BAKANLARIN ¼’Ü ZARRAB’IN ALTINLARI İÇİN SEFERBER OLMUŞ

Arkadaşlar bu kadar tesadüf ancak planlayarak olur! Maşallah Bakanlar Kurulu’nun dörtte biri Zarrab’ın altınlarının önünü açmak için seferber olmuş. Tüm bu karanlık çarpık ilişkileri alt alta koyduğumuzda ortaya çıkan sonuç şudur ki Gümrük bürokratlarının Hayati Beyin onayı olmadan tek bir adım atması dahi mümkün olamazdı. Altın dolu uçak take-off yapabildiyse bu Hayati Yazıcı ve uçağın pilotu sayesindedir.

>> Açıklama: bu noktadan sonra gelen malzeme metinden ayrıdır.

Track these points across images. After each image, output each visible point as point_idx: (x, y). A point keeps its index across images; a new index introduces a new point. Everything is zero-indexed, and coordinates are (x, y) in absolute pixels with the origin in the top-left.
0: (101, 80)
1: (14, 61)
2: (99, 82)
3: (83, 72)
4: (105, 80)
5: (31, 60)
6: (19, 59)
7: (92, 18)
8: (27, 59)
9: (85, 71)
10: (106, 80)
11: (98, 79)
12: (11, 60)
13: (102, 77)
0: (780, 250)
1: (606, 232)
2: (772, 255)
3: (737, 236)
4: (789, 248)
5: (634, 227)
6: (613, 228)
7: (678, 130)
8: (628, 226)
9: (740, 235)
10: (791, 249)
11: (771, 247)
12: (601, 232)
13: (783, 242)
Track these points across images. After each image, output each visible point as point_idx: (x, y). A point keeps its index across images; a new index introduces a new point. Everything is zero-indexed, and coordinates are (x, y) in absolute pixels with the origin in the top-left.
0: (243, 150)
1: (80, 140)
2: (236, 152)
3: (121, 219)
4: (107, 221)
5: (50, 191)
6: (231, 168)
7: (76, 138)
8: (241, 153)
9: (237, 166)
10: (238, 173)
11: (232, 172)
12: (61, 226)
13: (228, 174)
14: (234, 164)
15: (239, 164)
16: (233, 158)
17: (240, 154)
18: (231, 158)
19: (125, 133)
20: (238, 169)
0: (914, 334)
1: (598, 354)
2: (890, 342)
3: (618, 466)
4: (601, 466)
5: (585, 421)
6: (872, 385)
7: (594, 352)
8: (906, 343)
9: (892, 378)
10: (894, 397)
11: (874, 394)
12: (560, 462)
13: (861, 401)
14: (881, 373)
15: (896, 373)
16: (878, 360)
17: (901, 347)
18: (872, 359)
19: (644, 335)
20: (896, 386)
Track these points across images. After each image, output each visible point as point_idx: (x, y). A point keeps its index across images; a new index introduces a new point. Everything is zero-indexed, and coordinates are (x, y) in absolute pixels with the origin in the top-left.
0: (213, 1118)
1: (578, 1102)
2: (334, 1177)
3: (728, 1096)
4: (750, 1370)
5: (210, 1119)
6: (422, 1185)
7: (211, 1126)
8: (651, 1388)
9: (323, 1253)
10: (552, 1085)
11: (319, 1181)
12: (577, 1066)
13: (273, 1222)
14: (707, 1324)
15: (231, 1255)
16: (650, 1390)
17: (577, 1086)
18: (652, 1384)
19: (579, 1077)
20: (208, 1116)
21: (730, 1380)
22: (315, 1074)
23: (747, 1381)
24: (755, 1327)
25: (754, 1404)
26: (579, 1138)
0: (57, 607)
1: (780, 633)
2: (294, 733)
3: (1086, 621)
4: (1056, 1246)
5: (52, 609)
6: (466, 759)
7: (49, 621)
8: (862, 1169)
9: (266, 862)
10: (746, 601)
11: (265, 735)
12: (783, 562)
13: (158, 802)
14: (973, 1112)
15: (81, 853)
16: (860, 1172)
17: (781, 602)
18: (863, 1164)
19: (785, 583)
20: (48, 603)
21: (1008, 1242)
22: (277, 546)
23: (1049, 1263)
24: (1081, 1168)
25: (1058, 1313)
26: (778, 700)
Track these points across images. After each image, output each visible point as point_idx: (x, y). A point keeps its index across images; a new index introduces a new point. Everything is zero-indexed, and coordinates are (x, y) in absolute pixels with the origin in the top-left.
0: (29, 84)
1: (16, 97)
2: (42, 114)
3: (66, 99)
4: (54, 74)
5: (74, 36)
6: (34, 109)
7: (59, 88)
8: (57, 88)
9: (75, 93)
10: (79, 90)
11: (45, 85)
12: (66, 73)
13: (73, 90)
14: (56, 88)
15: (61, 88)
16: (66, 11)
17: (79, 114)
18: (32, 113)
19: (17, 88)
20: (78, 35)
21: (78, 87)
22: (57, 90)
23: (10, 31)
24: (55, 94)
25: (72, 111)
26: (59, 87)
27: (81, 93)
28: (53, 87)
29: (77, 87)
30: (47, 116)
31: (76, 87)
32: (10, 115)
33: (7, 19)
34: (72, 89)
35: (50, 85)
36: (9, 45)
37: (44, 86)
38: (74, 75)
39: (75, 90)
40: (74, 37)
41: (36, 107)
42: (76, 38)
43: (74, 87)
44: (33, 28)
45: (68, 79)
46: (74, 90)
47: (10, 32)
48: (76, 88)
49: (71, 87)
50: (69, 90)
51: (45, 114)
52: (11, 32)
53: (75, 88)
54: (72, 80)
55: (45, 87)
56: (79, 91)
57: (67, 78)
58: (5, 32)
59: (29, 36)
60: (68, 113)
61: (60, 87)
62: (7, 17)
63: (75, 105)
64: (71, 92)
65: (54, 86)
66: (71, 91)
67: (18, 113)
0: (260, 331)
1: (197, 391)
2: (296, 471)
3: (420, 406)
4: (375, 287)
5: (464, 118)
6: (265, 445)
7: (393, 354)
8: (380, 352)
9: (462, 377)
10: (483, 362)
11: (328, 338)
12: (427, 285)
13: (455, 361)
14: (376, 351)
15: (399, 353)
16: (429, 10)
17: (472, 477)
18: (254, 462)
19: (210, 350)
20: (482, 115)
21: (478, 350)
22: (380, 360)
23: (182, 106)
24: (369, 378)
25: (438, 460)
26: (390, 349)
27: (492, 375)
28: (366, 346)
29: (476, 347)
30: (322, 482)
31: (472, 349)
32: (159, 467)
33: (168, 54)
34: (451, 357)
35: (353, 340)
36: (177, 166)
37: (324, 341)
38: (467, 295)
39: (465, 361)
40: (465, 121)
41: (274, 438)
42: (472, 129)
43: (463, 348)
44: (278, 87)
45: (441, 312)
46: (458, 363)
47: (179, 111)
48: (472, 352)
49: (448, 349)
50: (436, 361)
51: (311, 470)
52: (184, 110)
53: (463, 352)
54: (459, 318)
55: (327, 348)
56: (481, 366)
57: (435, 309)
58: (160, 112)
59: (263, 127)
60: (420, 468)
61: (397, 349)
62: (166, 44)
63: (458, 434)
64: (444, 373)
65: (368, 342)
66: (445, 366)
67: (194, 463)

YOLSUZLUKLA İLGİLİ 2 HADİSİ HATIRLATTI

Muhalefet ağzıyla kuş tutsa dahi itibar etmeyen AKP hükümetine Hadis-i Şerifle sesleneyim belki etkilenirler bu mübarek ramazan ayında. Peygamber efendimizin 'Hırsızlık yapan kızım Fatıma da olsa mutlaka cezalandırırdım', 'Rüşveti alan da veren de cehennemdedir' hadislerini unutmuşa benziyorlar.

SORUŞTURMA KOMİSYONU 5’LEMEK LAZIM

Soruşturma Komisyonu AKP’nin engellemesi yüzünden 64 gün sonra kuruldu. Ama eksik oldu, çünkü sadece 4 bakan için kuruldu. Biliyorsunuz Türk halkı “beşi bir yerde”yi sever bunu beşe tamamlamak lazım ve bunun için gerekeni yapacağız. Ama öncesinde geçmişte hakimlik de yapmış olan Hayati Yazıcı’yı, “peygamber postu” da denilen bu yüce mesleğin onurundan dolayı istifaya davet ediyorum. TEMİZ SİYASET İÇİN HAYATİ İSTİFA DİYORUM.